What is needed: The required output is the exact run of lines in the listing below from the line holding "Figure 15. Ventilation" through the line holding "Table 1. Monthly", with no pictures.

Source material:
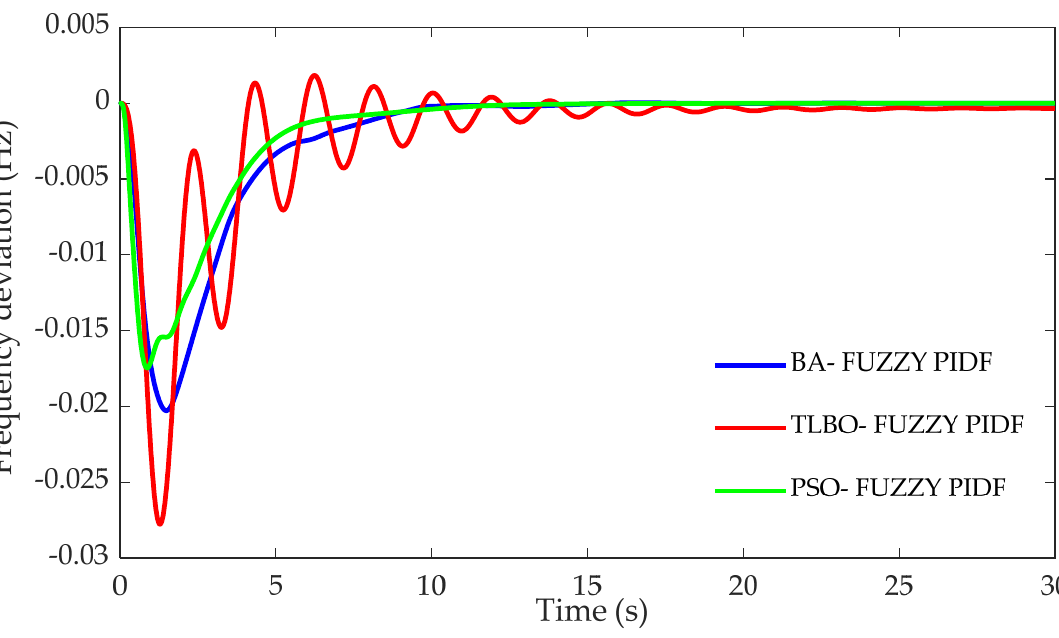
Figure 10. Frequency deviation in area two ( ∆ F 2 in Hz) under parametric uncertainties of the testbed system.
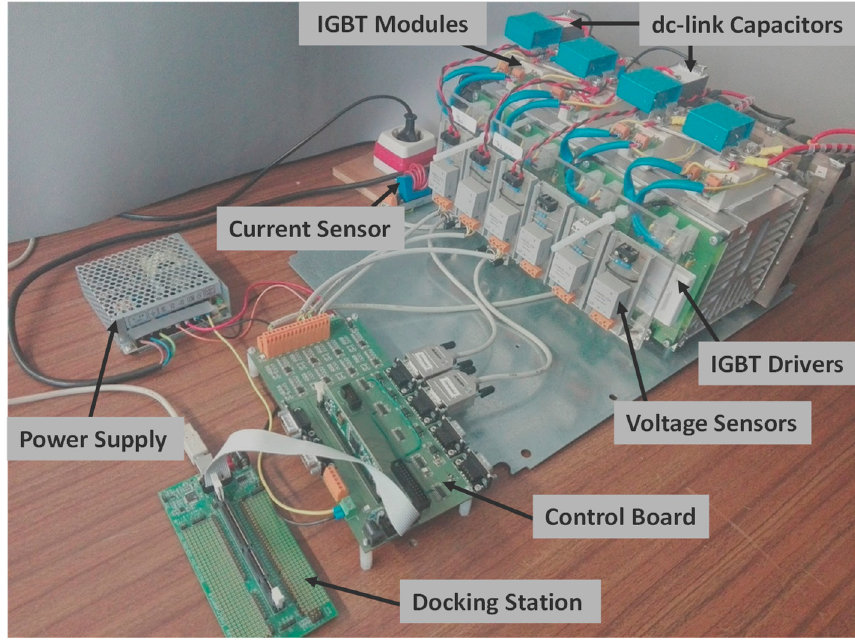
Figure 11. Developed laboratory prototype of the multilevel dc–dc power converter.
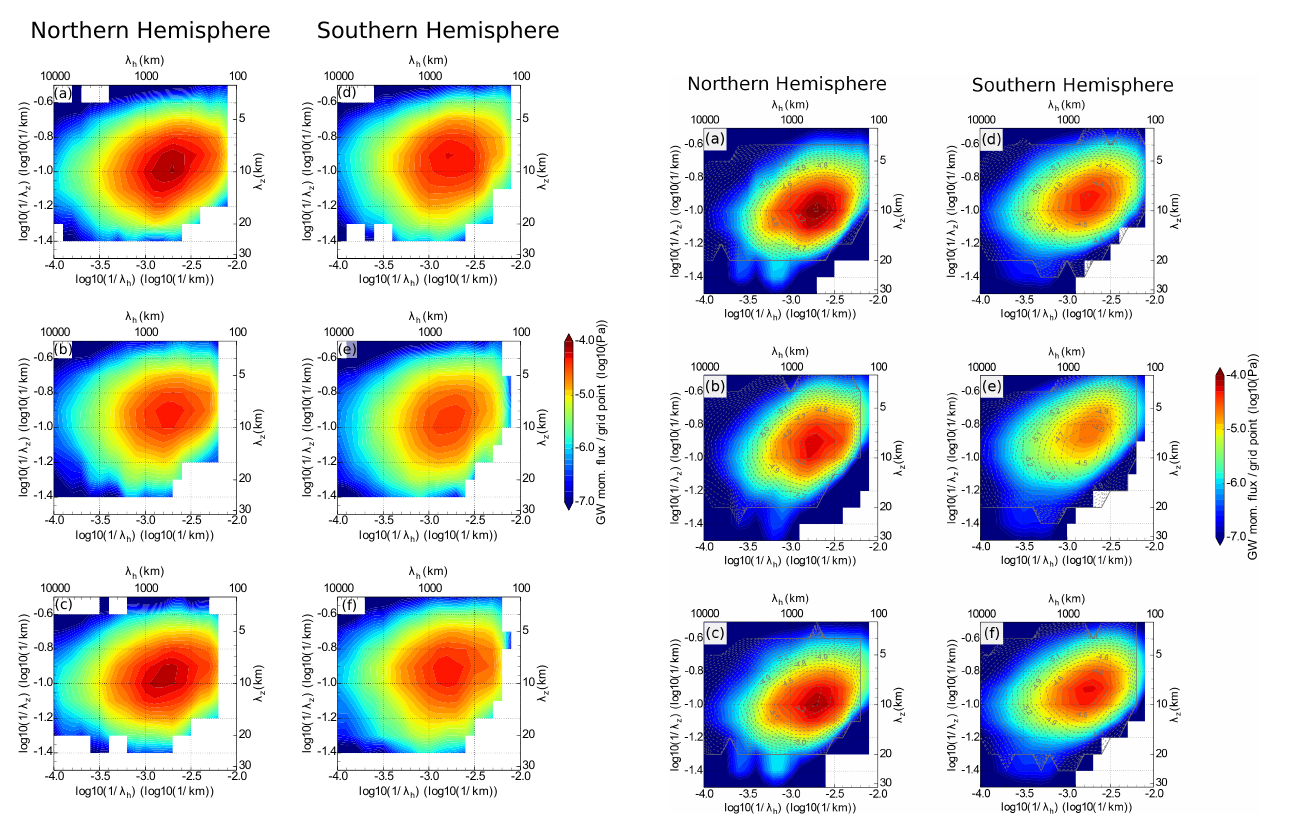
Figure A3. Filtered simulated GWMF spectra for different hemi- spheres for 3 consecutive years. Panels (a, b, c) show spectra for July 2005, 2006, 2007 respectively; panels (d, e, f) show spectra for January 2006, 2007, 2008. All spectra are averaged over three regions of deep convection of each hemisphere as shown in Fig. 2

--

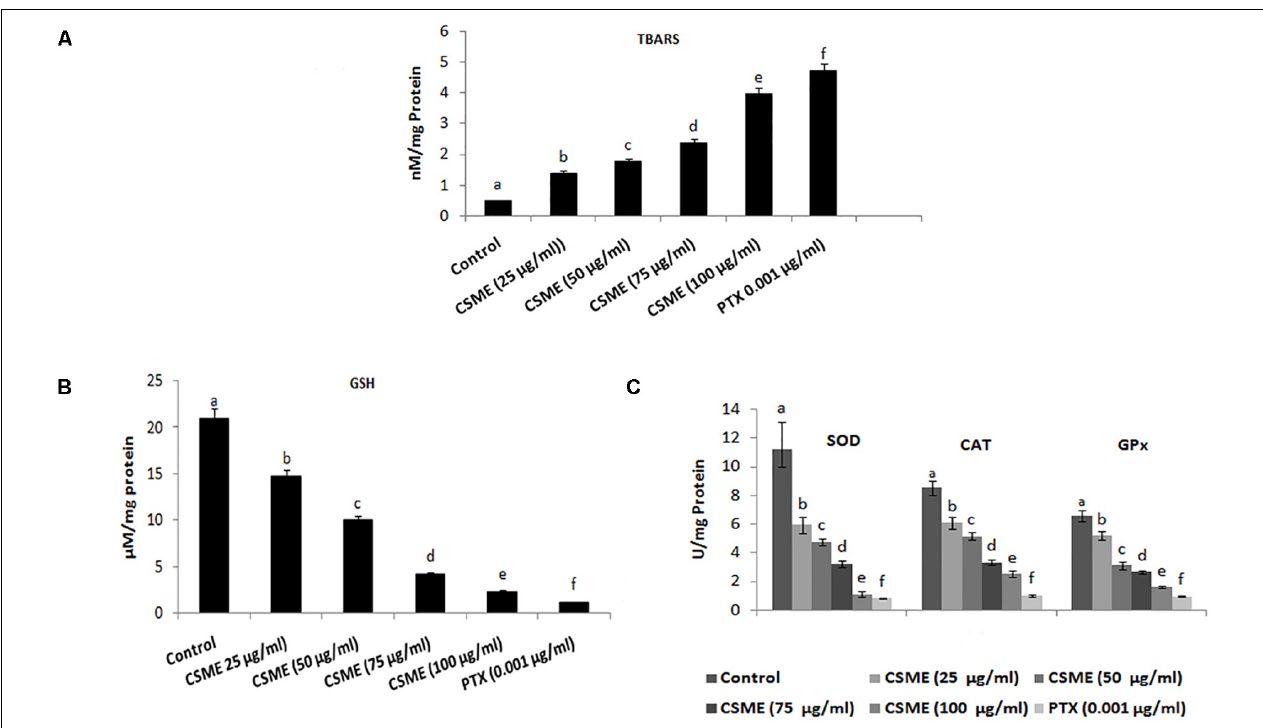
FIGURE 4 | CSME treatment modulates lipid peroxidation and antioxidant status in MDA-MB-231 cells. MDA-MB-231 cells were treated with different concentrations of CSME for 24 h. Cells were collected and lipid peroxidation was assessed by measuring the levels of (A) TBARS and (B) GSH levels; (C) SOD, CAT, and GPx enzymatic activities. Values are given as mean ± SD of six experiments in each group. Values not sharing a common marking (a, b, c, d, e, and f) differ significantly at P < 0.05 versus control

* * *

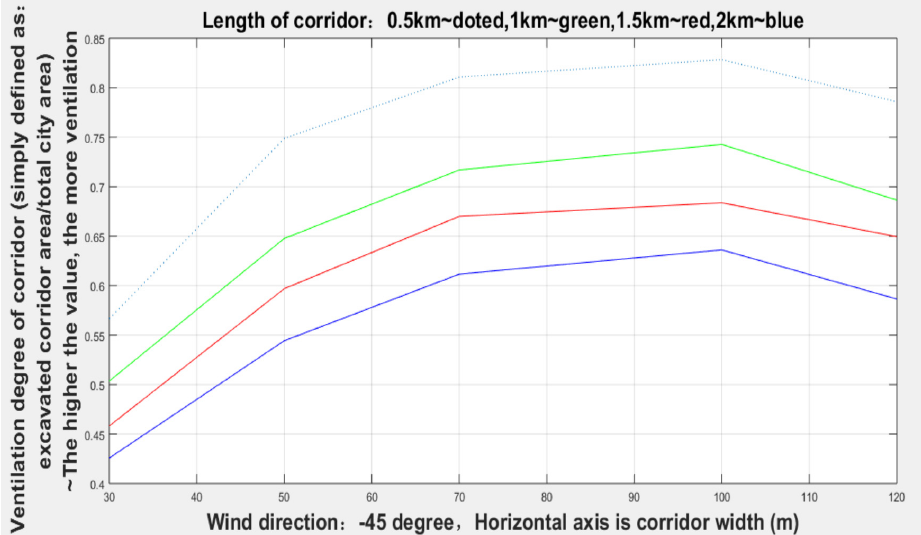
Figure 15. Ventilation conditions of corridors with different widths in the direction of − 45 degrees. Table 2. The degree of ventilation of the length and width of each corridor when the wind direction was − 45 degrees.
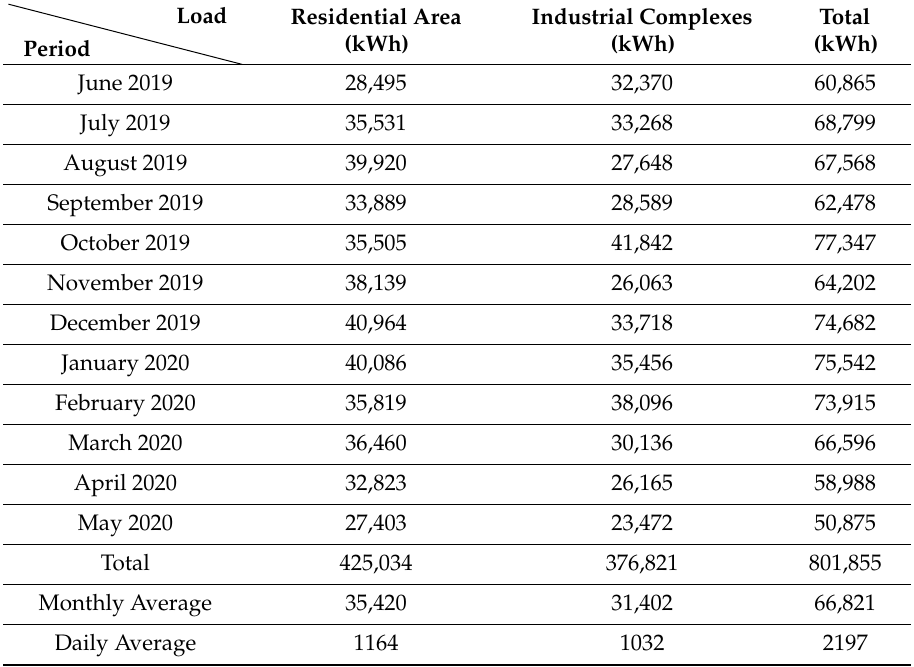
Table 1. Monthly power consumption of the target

Written response:
Figure 15. Ventilation conditions of corridors with different widths in the direction of − 45 degrees. Table 2. The degree of ventilation of the length and width of each corridor when the wind direction was − 45 degrees.
Table 1. Monthly power consumption of the target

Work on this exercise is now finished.